Wie viel Fleisch sollte nach Auffassung des Bundeslandwirtschaftsministers bzw. der Bundesregierung ein Erwachsener bzw. ein Kind pro Woche essen, um eine gesunde Ernährung zu gewährleisten, und auf welche wissenschaftlichen Studien stützt sich diese Auffassung (bitte angeben, wo und wann diese Studien veröffentlicht wurden, und den jeweiligen Downloadlink nennen)?

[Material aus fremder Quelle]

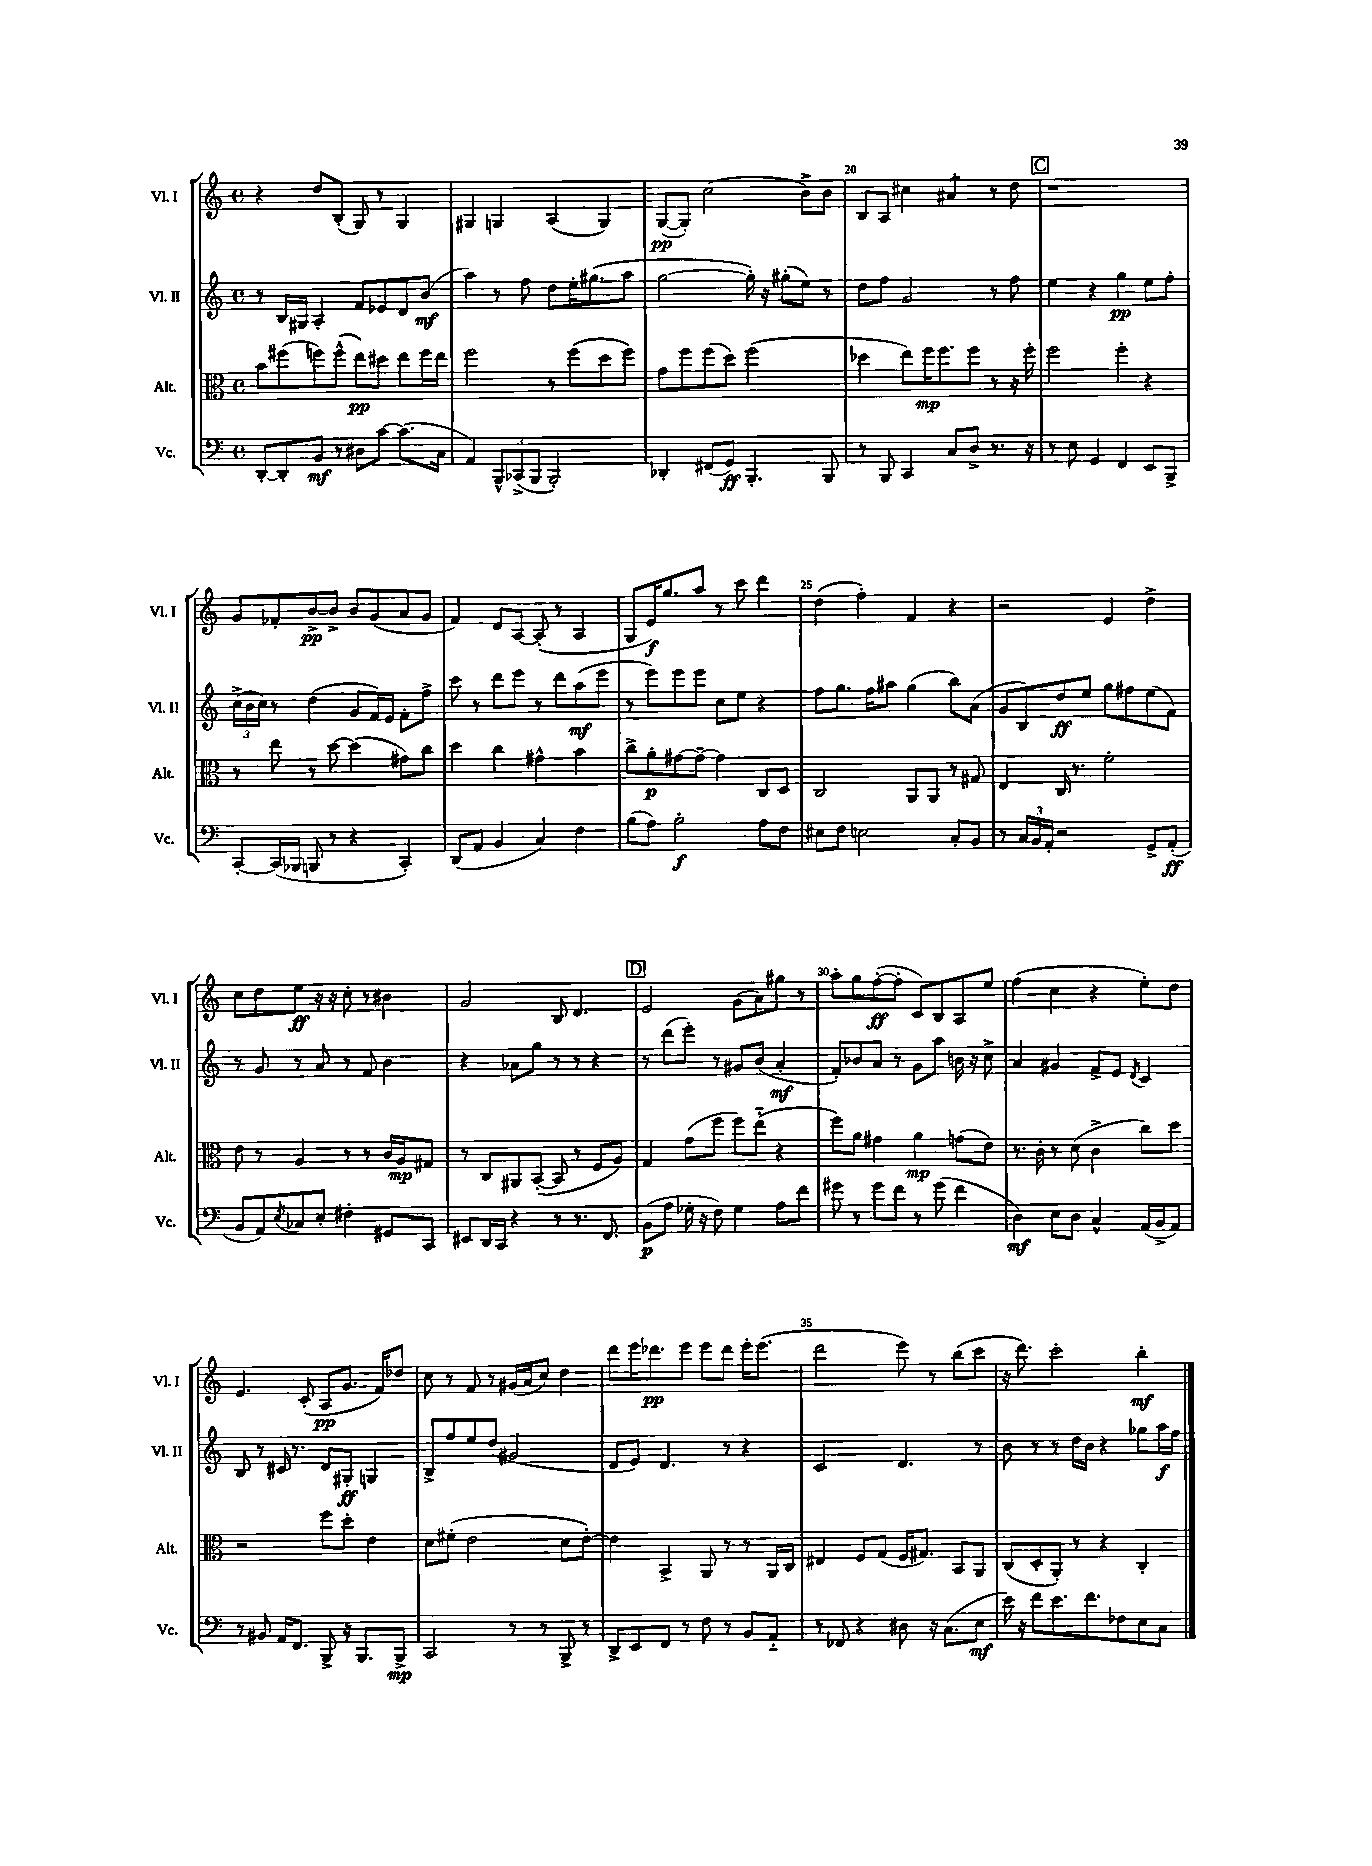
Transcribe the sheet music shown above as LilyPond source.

<<
\new StaffGroup <<
\new Staff = "s0" \with { instrumentName = "Vl. I" shortInstrumentName = "Vl. I" } {
    \clef treble \key c \major \defaultTimeSignature \time 4/4
    r4 d''8 b8-.( g8) r8 g4 |
    gis4 g4 a4( g4) |
    g8~\pp( g8-.) c''2( b'8->) b'8 |
    b8 a8 cis''4 ais'4:8 r8 d''8 |
    \mark \markup { \box "C" } r1 |
    g'8 fes'8-. b'8~->\pp b'8-> b'8 g'8( a'8 g'8 |
    f'4) d'8 a8~ a8-.( r8 a4 |
    g8 e'16\f) g''8. a''8 r8 c'''8 d'''4 |
    d''4( f''4-.) f'4 r4 |
    r2 e'4 d''4-> |
    c''8 d''8 e''8\ff r16 r16 c''8-. r8 bis'4 |
    g'2 b8 d'4. |
    \mark \markup { \box "D" } e'2 g'8( a'8) gis''8 r8 |
    a''8-. g''8 f''8~-.\ff( f''8-. c'8) b8 a8 e''8 |
    f''4( c''4 r4 e''8-.) d''8 |
    e'4. c'8-.( a8\pp g'8. f'16) des''8 |
    c''8 r8 f'8 r8 gis'16( a'16 c''8) d''4 |
    d'''8 e'''16 des'''8.\pp e'''8 e'''8 des'''8 e'''16-. e'''8.( |
    d'''2 e'''8) r8 b''8( c'''8 |
    r16 d'''8.) c'''2-. b''4-.\mf \bar "|." |
}
\new Staff = "s1" \with { instrumentName = "Vl. II" shortInstrumentName = "Vl. II" } {
    \clef treble \key c \major \defaultTimeSignature \time 4/4
    r8 b16 gis16 a4-. f'8 ees'8 d'8 b'8\mf( |
    a''4) r8 f''8 d''8 e''16-. gis''8.( a''8 |
    g''2~ g''16-.) r16 gis''8-.( e''8) r8 |
    d''8 f''8 g'2 r8 f''8 |
    \mark \markup { \box "C" } e''4 r4 g''4\pp e''8 f''8-. |
    \tuplet 3/2 { c''16->( b'16 c''16) } r8 d''4( g'8 f'16) e'16 f'8-. f''8-> |
    c'''8 r8 d'''8 e'''8 r8 d'''8 a''8\mf( e'''8 |
    r8 e'''8) e'''8 e'''8 c''8 e''8 r4 |
    f''8 g''8. f''16 ais''8 g''4( b''8) a'8( |
    g'8 b8) d''8\ff e''8 g''8 fis''8 e''8( f'8) |
    r8 g'8 r8 a'8 r8 f'8 b'4 |
    r4 aes'8 g''8 r8 r8 r4 |
    \mark \markup { \box "D" } r8 d'''8( e'''8-.) r8 gis'8 b'8( a'4-.\mf |
    f'8-.) bes'8 a'8 r8 g'8 a''8 b'16 r16 c''8-> |
    a'4 gis'4 f'8-> e'8 \acciaccatura { d'8 } c'4 |
    b8 r8 cis'16 r8. d'8 gis8-.\ff g4 |
    b8-> f''8 e''8 d''8( gis'2 |
    d'8 e'8) d'4. r8 r4 |
    c'2 d'4. r8 |
    b'8 r8 r8 d''16 b'16 r4 ges''8 a''16\f f''16 \bar "|." |
}
\new Staff = "s2" \with { instrumentName = "Alt." shortInstrumentName = "Alt." } {
    \clef alto \key c \major \defaultTimeSignature \time 4/4
    b'8 fis''8( f''8) f''8-^( e''8\pp) dis''8 e''8 f''16 e''16 |
    f''2 r8 f''8( d''8 f''8) |
    g'8 f''8 f''8( d''8) f''2( |
    des''4 e''8) f''16\mp f''8. f''8 r8 r16 f''16-. |
    \mark \markup { \box "C" } f''2 f''4-. r4 |
    r8 e''8 r8 d''8~ d''4( gis'8) c''8 |
    d''4 c''4 gis'4-^ b'4 |
    c''8-> a'8-.\p gis'8~ gis'8~-- gis'4 c8 d8 |
    c2 a,8 a,8 r8 gis8 |
    e4 c16 r8. f'2-. |
    e'8 r8 a4 r8 r8 c'16 a16\mp gis8 |
    r8 c8 ais,8 b,8~-.( b,8 r8 f8 a8) |
    \mark \markup { \box "D" } g4 g'8( f''8 f''8) e''8-_( r4 |
    f''8) a'8 gis'4 a'4\mp g'8( e'8) |
    r8. c'16-. r8 d'8( c'4-> c''8) d''8 |
    r2 f''8 d''8-. e'4 |
    d'8 fis'8-.( e'2 d'8 e'8~-.) |
    e'4 b,4-> a,8 r8 r8 a,16 c16 |
    eis4 f8 g8( f16 gis8.) b,8 a,8 |
    c8( d8-. a,8-.) r8 r4 c4-. \bar "|." |
}
\new Staff = "s3" \with { instrumentName = "Vc." shortInstrumentName = "Vc." } {
    \clef bass \key c \major \defaultTimeSignature \time 4/4
    d,8~-. d,8-. b,8\mf r8 dis8 c'8~ c'8.( c16 |
    a,4) \tuplet 3/2 { b,,8-^ ces,8->( b,,8 } b,,2-.) |
    des,4-. fis,8( g,8\ff) b,,4.-. b,,8 |
    r8 b,,8 c,4 c8 d8-> r8. r16 |
    \mark \markup { \box "C" } r8 e8 g,4 f,4 e,8 b,,8-> |
    c,8~-. c,16( bes,,16 b,,8 r8 r4 c,4-.) |
    d,8( a,8 b,4 c4) f4 |
    b8( a8) b2-.\f a8 f8 |
    eis8 f8 e2 c8-. b,8 |
    r8 \tuplet 3/2 { c16 b,16 a,16-. } r2 g,8-> a,8-.\ff( |
    b,8 a,8) \acciaccatura { e8 } ces8 e8-. fis4-. gis,8 c,8 |
    eis,8 d,16 c,16 r4 r8 r8. f,8. |
    \mark \markup { \box "D" } b,8\p( a8 ges16-. r16 f8) ges4 a8 f'8 |
    gis'8 r8 gis'8 f'8 r8 gis'8( f'4 |
    d4\mf) e8 d8 c4-^ a,16( b,16-> a,8) |
    r8 bis,8 a,16 f,8. b,,8-> r16 b,,8. b,,8->\mp |
    c,2 r8 r8 b,,8-> r8 |
    d,8-> e,8 f,8 r8 f8 r8 b,8 a,8-_ |
    r8 fes,8 r4 dis8 r16 c8.( e8\mf |
    e'16) r16 f'8 e'8. f'8. fes8 e8 c8 \bar "|." |
}
>>
>>
\layout { \context { \Score currentBarNumber = #17 \override BarNumber.break-visibility = ##(#f #t #t) barNumberVisibility = #(every-nth-bar-number-visible 5) } }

Wie definiert die Bundesregierung bzw. das Bundesministerium für Gesundheit eine gesunde Ernährung, und auf welchen wissenschaftlichen Erkenntnissen beruht diese Definition (bitte Studien und Gutachten jeweils mit Titel, Veröffentlichungsdatum, Downloadlink nennen)?
Was ist unter einer „gesundheitsförderliche[n] Lenkungswirkung“ (siehe Vorbemerkung der Fragesteller) der Mehrwertsteuererhöhung auf Fleisch zu verstehen, bzw. was konkret soll das Ziel dieser Lenkungswirkung sein?
Liegen der Bundesregierung bzw. dem Bundeslandwirtschaftsministerium Erkenntnisse bzw. aktuelle Zahlen dazu vor, wie viel Geld eine durchschnittliche Familie mit zwei Kindern im Monat für Lebensmittel aufbringen muss und wie hoch das monatliche Nettoeinkommen einer solchen Familie im Durchschnitt ist, und wenn ja, welche?